Baru sedetik tegak, seorang pria parlente di depannya berbalik. Menganga. Sontak histeris seraya jari telunjuknya mengarah ke hidung laki-laki itu.
Sejenak keramaian menjadi hening.
Lalu semua orang yang tadinya tampak tergesa-gesa atau tunduk memandang layar kecil, sekarang histeris secara bersamaan. Menghidupkan gelegar.
Burung-burung gereja bertengger di kabel listrik mendadak beterbangan. Pohon-pohon di sekitar terkejut, lalu meranting. Daun-daunnya luruh, melayang-layang, dan tergelimpang di daratan.
Tanpa komando. Tanpa aba-aba. Semua orang yang tadinya tampak tergesa-gesa atau tunduk memandang layar kecil, kemudian menyerbu laki-laki malang.
Amarah menenagai kepalan tangan menggodam muka.
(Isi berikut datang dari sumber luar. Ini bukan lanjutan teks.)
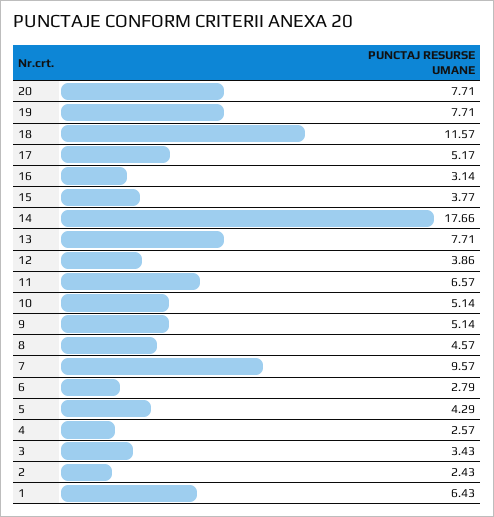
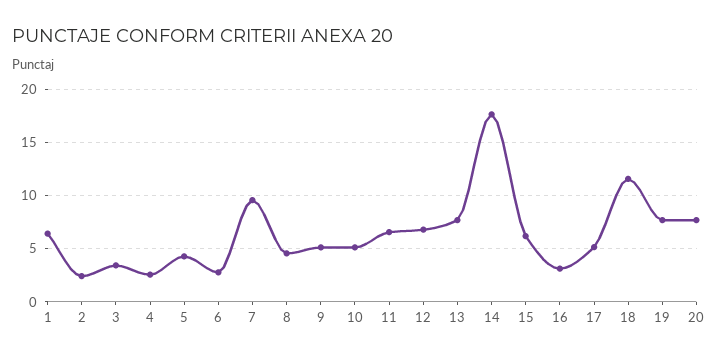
  {
    "20": 7.71,
    "19": 7.71,
    "18": 11.57,
    "17": 5.17,
    "16": 3.14,
-   "15": 3.77,
+   "15": 6,
    "14": 17.66,
    "13": 7.71,
-   "12": 3.86,
+   "12": 7,
    "11": 6.57,
    "10": 5.14,
    "9": 5.14,
    "8": 4.57,
    "7": 9.57,
    "6": 2.79,
    "5": 4.29,
    "4": 2.57,
    "3": 3.43,
    "2": 2.43,
    "1": 6.43
  }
Kaki-kaki penuh dendam mengayun ke selangkangan, menggunting lutut hingga membuatnya terjerembab.
Injakan, tendangan, pukulan kayu dan lemparan batu meretakkan tulang-tulang. Kulit terkelupas. Cairan hangat di wajah.
Dengan kekuatan terakhir ia bangkit, lintang pukang sampai desis dari belakang menghentikan.
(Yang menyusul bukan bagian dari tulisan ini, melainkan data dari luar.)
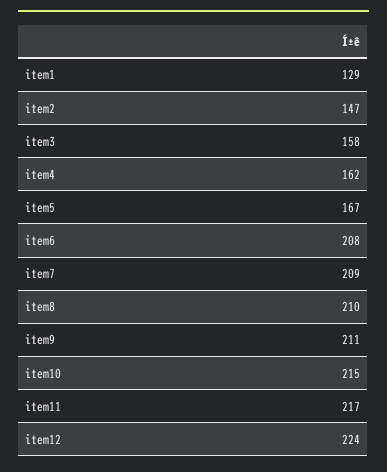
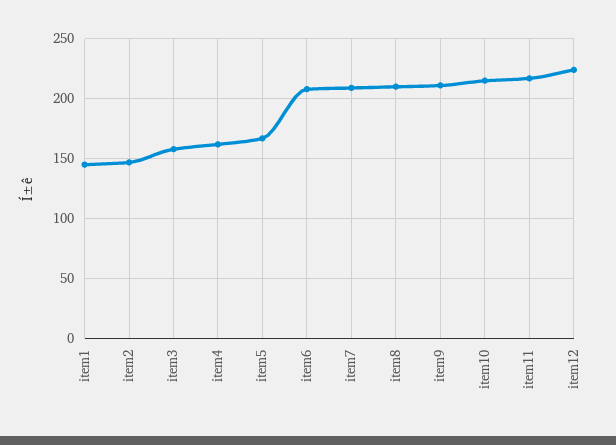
  {
-   "item1": 129,
+   "item1": 145,
    "item2": 147,
    "item3": 158,
    "item4": 162,
    "item5": 167,
    "item6": 208,
    "item7": 209,
    "item8": 210,
    "item9": 211,
    "item10": 215,
    "item11": 217,
    "item12": 224
  }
Sebuah benda merobek betisnya. Memuncratkan cairan merah. Semula tidak menderita apa-apa. Dua detik kemudian terasa perih. Tenaganya hilang.
Badan ringkih bau tengik campuran peluh dan darah melenguh. Tumbang. Tersungkur dengan wajah lebih dulu menyentuh aspal.
Napas tersengal-sengal pertanda ia masih hidup, meski saat itu berharap nyawanya luruh. Lelah. Ia sudah lelah. Amat lelah.